İnsan, yapısı itibarıyla hayatta kalma ve kendini gösterme eğilimindedir. Çocukken kardeşler arasında başlayan “daha iyi evlat” olduğunu kanıtlama çabası, okul döneminde “daha iyi öğrenci” olduğunu öğretmene yazılı ve sözlü olarak ispatlama çabasına evrilir. Bu çabalar bir noktada güzel de şeylerdir.
Bu durum, kadim zamanlardan beri insan doğasında var olan hayatta kalma dürtüsünün daha sonraları onay alma ihtiyacına evrilmesi olarak yorumlanabilir. Bu dürtü insanda hep vardı. Üreme ve soyun devamı için alfa görünmeye çalışmak biyologların konusu olsa da, asıl konumuz bu değil.
Konumuz, Platon’dan beri pek çok filozof ve aydının incelediği ya da vurguladığı, tanınma, onur ve saygı görme arzusu anlamına gelen “thymos” duygusuyla yakından alakalıdır.
Antik Yunan’da bu işi göstermek daha kolaydı; gelgelelim Roma İmparatorluğu’nda bir gladyatörseniz başınız beladaydı. Gerçek bir Survivor durumuydu. Hayatta kalmak en önemli dürtü olsa da, burada rakibini yenen gladyatör zafer hissini yaşar, yani “thymos” duygusunu hissederdi. Ne var ki bu riskli bir mutluluktu; bir sonraki karşılaşmayı kazanmanız garanti değildi. Üstelik gladyatörler özgür de değildi. Kolezyum’daki iki gladyatörün çarpışması, modern anlamda bir spor sayılamazdı elbette; ama günümüzdeki eskrim sporu, Kolezyum’daki mücadelenin tedbirli ve modernize edilmiş bir versiyonu sayılabilir.

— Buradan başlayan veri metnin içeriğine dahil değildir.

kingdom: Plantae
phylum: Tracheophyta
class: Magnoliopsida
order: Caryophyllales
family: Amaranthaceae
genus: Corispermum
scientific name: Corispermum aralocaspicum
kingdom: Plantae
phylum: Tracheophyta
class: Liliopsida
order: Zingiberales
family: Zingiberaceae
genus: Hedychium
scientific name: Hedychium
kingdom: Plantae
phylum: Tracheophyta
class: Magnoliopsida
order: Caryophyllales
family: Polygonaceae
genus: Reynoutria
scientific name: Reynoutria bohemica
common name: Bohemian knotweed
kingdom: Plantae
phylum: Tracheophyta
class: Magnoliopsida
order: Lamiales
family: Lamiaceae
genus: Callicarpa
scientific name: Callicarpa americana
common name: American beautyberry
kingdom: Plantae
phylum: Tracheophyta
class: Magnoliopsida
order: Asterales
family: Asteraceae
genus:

“Thymos” duygusunu Platon’dan alan Francis Fukuyama, Tarihin Sonu ve Son İnsan adlı kitabında bu duyguya epey yer ayırır. Daha önce de bahsettiğimiz üzere; tanınma, saygınlık görme ve onur anlamına gelen bu kelimenin savaşlarda ön plana çıktığından söz eder. Bizde de yiğitlik ve gazilik kültürü vardır.
İşte, olimpiyatlardan önce bu duygu –siyasi, ekonomik vb. anlamlardan azade olarak– savaşlarda kendini gösteriyordu. Bu, hem pahalı bir yöntemdi hem de telafisi yoktu. Büyük İskender, Gaugamela Savaşı’nda III. Darius komutasındaki Persleri yendiğinde, 40.000 civarında Pers askeri ölmüştü.
Günümüzde Yunanistan, İran milli takımını yenerse onur ve zafer kazanma duygusu tatmin olmakla birlikte İranlı futbolcular ölmüş olmuyor. Ya da tam tersi; İran, Yunanistan’ı yenerse Yunan oyuncular ölmüyor 😊
Roma’da Kolezyum’daki temsili Barbarlar–Romalılar mücadelesi ile Wembley Stadyumu’ndaki İngiltere–İtalya maçının amaç ve hırs açısından benzerlikleri olsa da, kaybeden taraf için Kolezyum’daki sonuç, kıyaslanmayacak kadar berbattır.